━━━━━ Material supplied
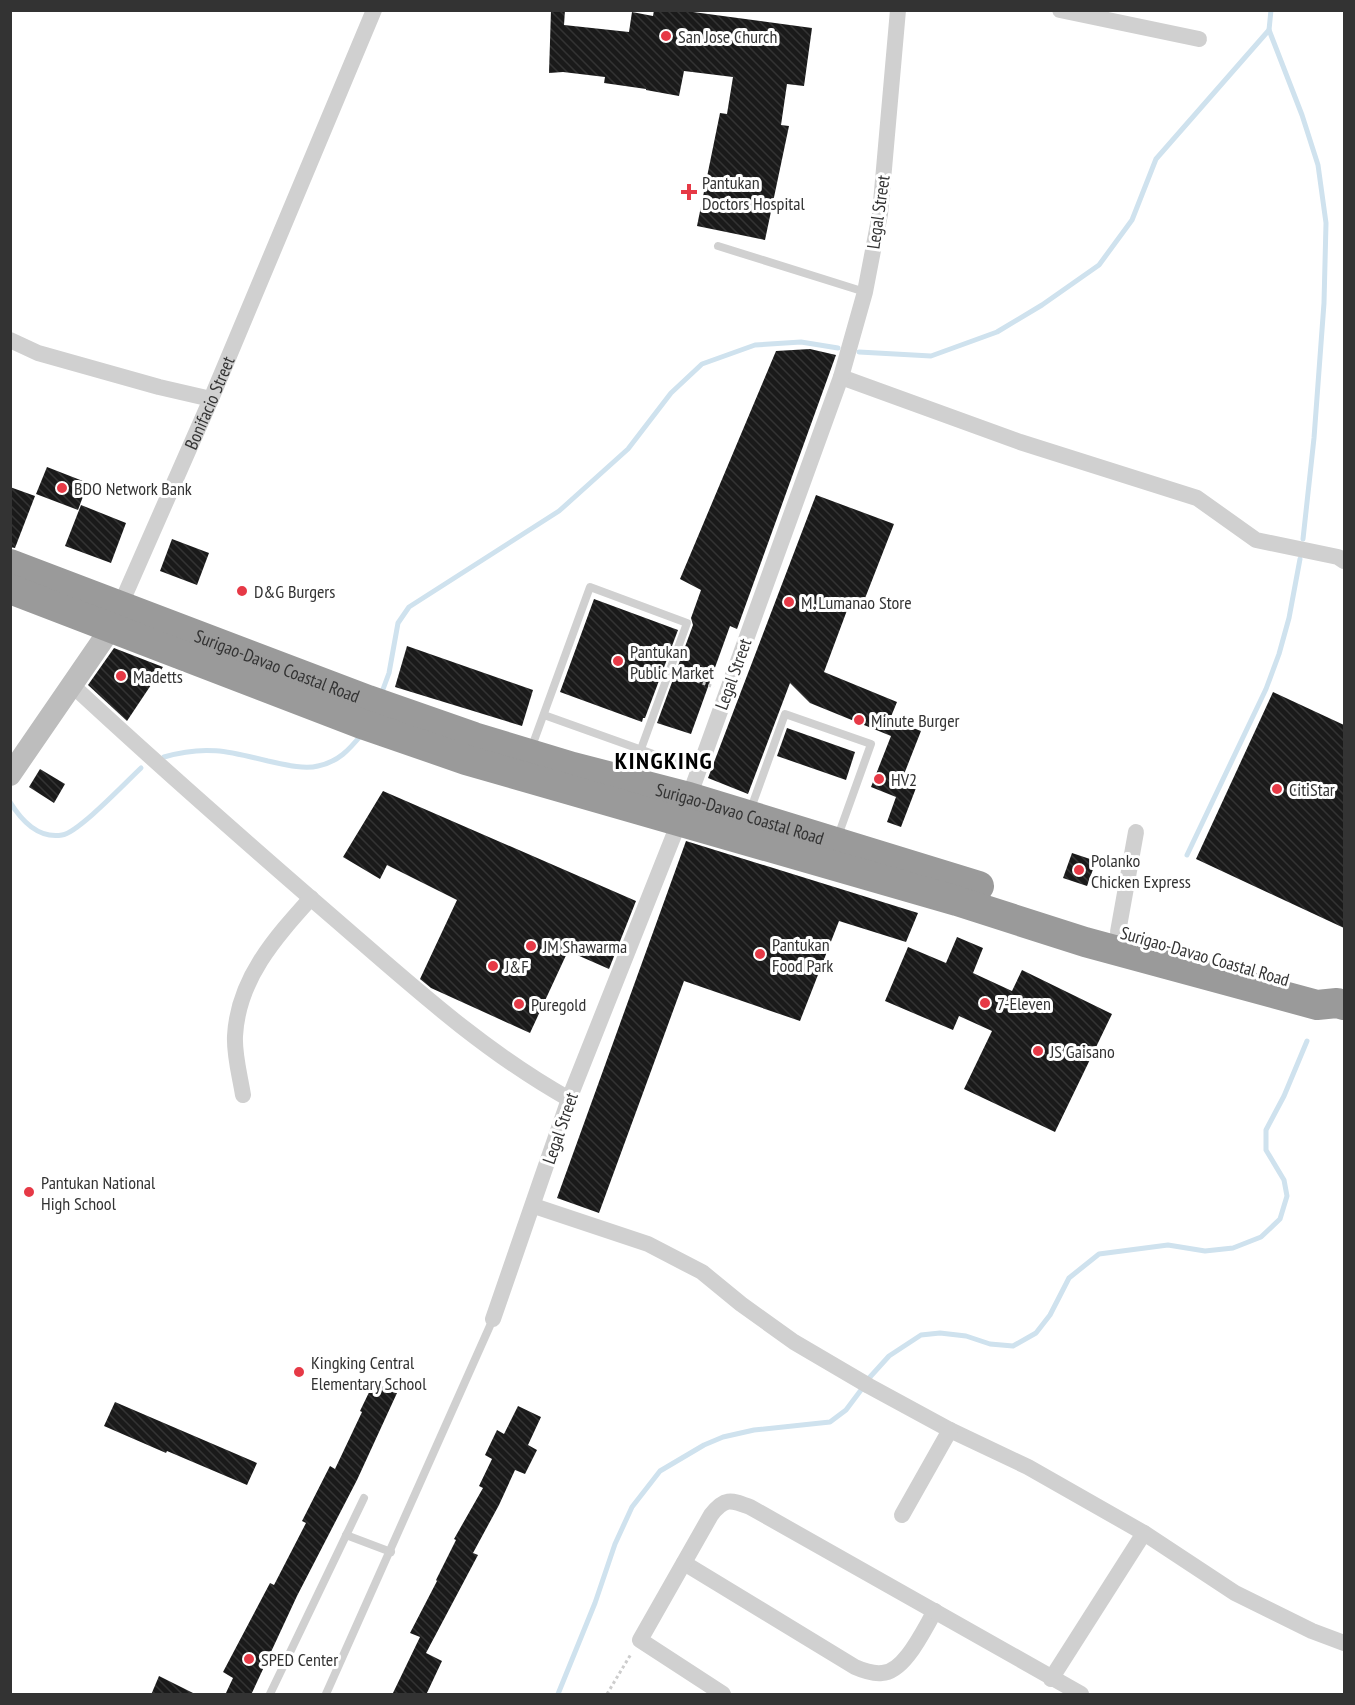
<svg xmlns="http://www.w3.org/2000/svg" width="1355" height="1705" font-family="'PT Sans Narrow',sans-serif">
  <defs>
    <pattern id="building-back-hatch" width="6" height="6" patternUnits="userSpaceOnUse" patternTransform="scale(1.5)"><rect width="6" height="6" fill="#1a1a1a"/><path d="M-1 5l2 2M0 0l6 6M5-1l2 2" fill="none" stroke="#333"/></pattern>
  </defs>
  <rect width="100%" height="100%" fill="#fff"/>
  <g fill="none" stroke-linecap="round" stroke-linejoin="round">
    <g stroke="#cfe2ee" stroke-width="5">
      <polyline points="1271,10 1269,30 1302,115 1318,165 1326,223 1324,303 1314,438 1303,539"/>
      <polyline points="859,352 931,356 997,332 1042,305 1099,265 1132,220 1156,159 1269,30"/>
      <polyline points="382,692 389,673 398,623 409,607 559,511 628,449 671,393 702,364 755,345 801,342 838,348"/>
      <path d="M 164,757 C 204,745 228,751 268,761 C 282,764 304,770 318,766 C 338,762 349,750 362,734"/>
      <path d="M 10,802 C 21,820 38,839 62,835 C 78,833 127,781 141,768"/>
      <polyline points="1187,855 1266,689 1279,654 1289,618 1300,559"/>
      <polyline points="870,1377 889,1356 921,1335 940,1333 966,1336 990,1344 1013,1346 1036,1333 1050,1315 1069,1278 1099,1254 1168,1245 1205,1251 1233,1248 1261,1237 1280,1219 1287,1196 1284,1180 1266,1150 1266,1130 1284,1096 1307,1041"/>
      <polyline points="558,1694 595,1603 615,1544 632,1507 660,1471 704,1445 723,1437 754,1430 830,1422 846,1410 861,1390"/>
    </g>
  </g>
  <g fill="url(#building-back-hatch)">
    <polygon points="551,10 565,10 564,25 629,32 632,12 653,16 654,10 693,10 693,12 812,28 804,86 787,84 781,125 789,126 765,240 697,226 720,113 727,114 733,77 684,71 679,96 646,90 646,89 604,83 605,77 563,72 549,73"/>
    <polygon points="810,349 836,355 737,629 730,626 691,734 657,723 693,625 691,618 701,590 680,579 776,351"/>
    <polygon points="47,467 88,483 78,510 36,494"/>
    <polygon points="10,487 35,496 15,548 10,547"/>
    <polygon points="816,495 894,524 862,606 849,605 824,672 897,702 890,719 921,731 901,782 916,788 901,827 887,822 896,797 871,787 891,736 810,703 790,683 748,794 708,778"/>
    <polygon points="81,505 126,523 111,563 65,546"/>
    <polygon points="172,539 209,553 197,585 160,571"/>
    <polygon points="594,599 678,630 645,718 643,718 642,722 560,692"/>
    <polygon points="407,646 533,690 522,726 395,687"/>
    <polygon points="114,648 163,667 127,721 88,685"/>
    <polygon points="1273,692 1344,725 1344,928 1196,859"/>
    <polygon points="787,728 855,752 846,780 777,756"/>
    <polygon points="40,769 65,784 54,803 29,787"/>
    <polygon points="383,791 636,901 609,969 568,951 530,1033 431,988 420,979 457,900 387,865 380,879 343,857"/>
    <polygon points="686,841 918,913 906,942 839,921 800,1021 684,981 599,1213 557,1198"/>
    <polygon points="1072,853 1096,861 1087,886 1063,878"/>
    <polygon points="957,937 983,948 973,973 1012,991 1022,970 1112,1014 1055,1132 964,1089 992,1031 959,1016 953,1030 885,1001 908,947 946,963"/>
    <polygon points="374,1382 397,1393 357,1480 297,1596 251,1695 225,1695 233,1678 223,1672 270,1583 274,1585 306,1523 302,1521 330,1466 335,1469 362,1412 360,1411"/>
    <polygon points="115,1402 257,1463 247,1485 167,1451 166,1453 104,1426"/>
    <polygon points="518,1406 541,1417 528,1445 537,1450 525,1474 515,1470 499,1505 473,1553 478,1555 426,1653 442,1661 426,1695 392,1695 420,1637 410,1633 437,1581 436,1580 456,1540 454,1539 483,1488 479,1486 492,1459 485,1455 497,1430 504,1434"/>
    <polygon points="159,1676 197,1695 151,1695"/>
  </g>
  <g fill="none" stroke-linecap="round" stroke-linejoin="round">
    <g stroke="#cdcdcd" stroke-width="3" stroke-dasharray="3 3" stroke-linecap="butt">
      <polyline points="680,675 714,687"/>
      <polyline points="607,1694 631,1654"/>
    </g>
    <g stroke="#d0d0d0" stroke-width="8">
      <polyline points="718,246 865,292"/>
      <polyline points="544,715 698,770"/>
      <polyline points="531,749 590,587 687,623 641,749"/>
      <polyline points="750,811 785,714 871,744 838,836"/>
      <polyline points="346,1535 391,1552"/>
      <polyline points="270,1694 364,1498"/>
      <polyline points="326,1694 493,1319"/>
    </g>
    <g stroke="#d0d0d0" stroke-width="16">
      <polyline points="1060,10 1199,39"/>
      <polyline points="10,340 38,353 159,387 211,399"/>
      <polyline points="841,377 1020,442 1197,498 1256,540 1338,557 1344,561"/>
      <path id="s1" d="M 120,606 L 211,399 L 374,10"/>
      <path d="M 72,685 C 158,765 247,843 336,920 C 410,984 483,1051 569,1099"/>
      <polyline points="1118,932 1136,832"/>
      <path d="M 243,1095 C 240,1076 234,1055 235,1036 C 238,979 275,938 311,898"/>
      <polyline points="534,1206 648,1244 702,1272 741,1304 794,1342 869,1386 950,1430 1028,1467 1144,1533 1235,1593 1312,1631 1344,1643"/>
      <polyline points="493,1319 569,1099 689,797 841,377 865,292 880,214 898,10"/>
      <polyline points="902,1515 950,1430"/>
      <path d="M 684,1563 L 855,1667 C 864,1671 872,1674 882,1673 C 905,1672 924,1629 935,1611"/>
      <polyline points="1051,1679 1144,1533"/>
      <path d="M 723,1694 L 640,1640 L 711,1515 C 725,1497 731,1500 750,1507 L 1081,1694"/>
    </g>
    <polyline stroke="#bdbdbd" stroke-width="22" points="10,775 111,628 117,614"/>
    <g stroke="#9a9a9a" stroke-width="30">
      <path id="s2" d="M 10,564 L 368,700 L 474,737 L 573,767 L 689,797 L 979,886"/>
      <polyline points="10,589 359,723 466,760 957,901 1085,942 1317,1005 1337,1003 1344,1005"/>
    </g>
  </g>
  <g fill="#e63946" stroke="#fff" stroke-width="2">
    <circle cx="666" cy="36" r="6"/>
    <path d="M686 183h6v6h6v6h-6v6h-6v-6h-6v-6h6z"/>
    <circle cx="62" cy="488" r="6"/>
    <circle cx="242" cy="591" r="6"/>
    <circle cx="789" cy="602" r="6"/>
    <circle cx="618" cy="661" r="6"/>
    <circle cx="121" cy="676" r="6"/>
    <circle cx="859" cy="720" r="6"/>
    <circle cx="879" cy="779" r="6"/>
    <circle cx="1277" cy="789" r="6"/>
    <circle cx="1079" cy="870" r="6"/>
    <circle cx="531" cy="946" r="6"/>
    <circle cx="760" cy="954" r="6"/>
    <circle cx="493" cy="966" r="6"/>
    <circle cx="985" cy="1003" r="6"/>
    <circle cx="519" cy="1004" r="6"/>
    <circle cx="1038" cy="1051" r="6"/>
    <circle cx="29" cy="1192" r="6"/>
    <circle cx="299" cy="1372" r="6"/>
    <circle cx="249" cy="1659" r="6"/>
  </g>
  <g text-anchor="middle" dominant-baseline="central" stroke-width="6" stroke-linejoin="round" paint-order="stroke">
    <g font-size="18" fill="#333" stroke="#fff" text-anchor="start">
      <text x="678" y="36">San Jose Church</text>
      <text x="702" y="182">Pantukan<tspan x="702" dy="21">Doctors Hospital</tspan></text>
      <text x="74" y="488">BDO Network Bank</text>
      <text x="254" y="591">D&amp;G Burgers</text>
      <text x="801" y="602">M. Lumanao Store</text>
      <text x="630" y="651">Pantukan<tspan x="630" dy="21">Public Market</tspan></text>
      <text x="133" y="676">Madetts</text>
      <text x="871" y="720">Minute Burger</text>
      <text x="891" y="779">HV2</text>
      <text x="1289" y="789">CitiStar</text>
      <text x="1091" y="860">Polanko<tspan x="1091" dy="21">Chicken Express</tspan></text>
      <text x="772" y="944">Pantukan<tspan x="772" dy="21">Food Park</tspan></text>
      <text x="543" y="946">JM Shawarma</text>
      <text x="505" y="966">J&amp;F</text>
      <text x="997" y="1003">7-Eleven</text>
      <text x="531" y="1004">Puregold</text>
      <text x="1050" y="1051">JS Gaisano</text>
      <text x="41" y="1182">Pantukan National<tspan x="41" dy="21">High School</tspan></text>
      <text x="311" y="1362">Kingking Central<tspan x="311" dy="21">Elementary School</tspan></text>
      <text x="261" y="1659">SPED Center</text>
    </g>
    <g font-size="18" fill="#333" stroke="#fff">
      <text transform="translate(878 212) rotate(-82)">Legal Street</text>
      <text stroke="none"><textPath href="#s1" startOffset="222">Bonifacio Street</textPath></text>
      <text stroke="none"><textPath href="#s2" startOffset="286">Surigao-Davao Coastal Road</textPath></text>
      <text transform="translate(733 674) rotate(-70)">Legal Street</text>
      <text stroke="none"><textPath href="#s2" startOffset="772">Surigao-Davao Coastal Road</textPath></text>
      <text transform="translate(1205 956) rotate(16)">Surigao-Davao Coastal Road</text>
      <text transform="translate(560 1128) rotate(-71)">Legal Street</text>
    </g>
    <g font-size="24" font-weight="bold" letter-spacing="1.5" fill="#000" stroke="#fff">
      <text x="664" y="760">KINGKING</text>
    </g>
  </g>
  <rect width="1355" height="1705" fill="none" stroke="#333333" stroke-width="24"/>
</svg>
━━━━━━━━━━
*What is being asked*:
A single number is expected: how many lines in the records contain the string "rotate".

*Solution to this task*:
4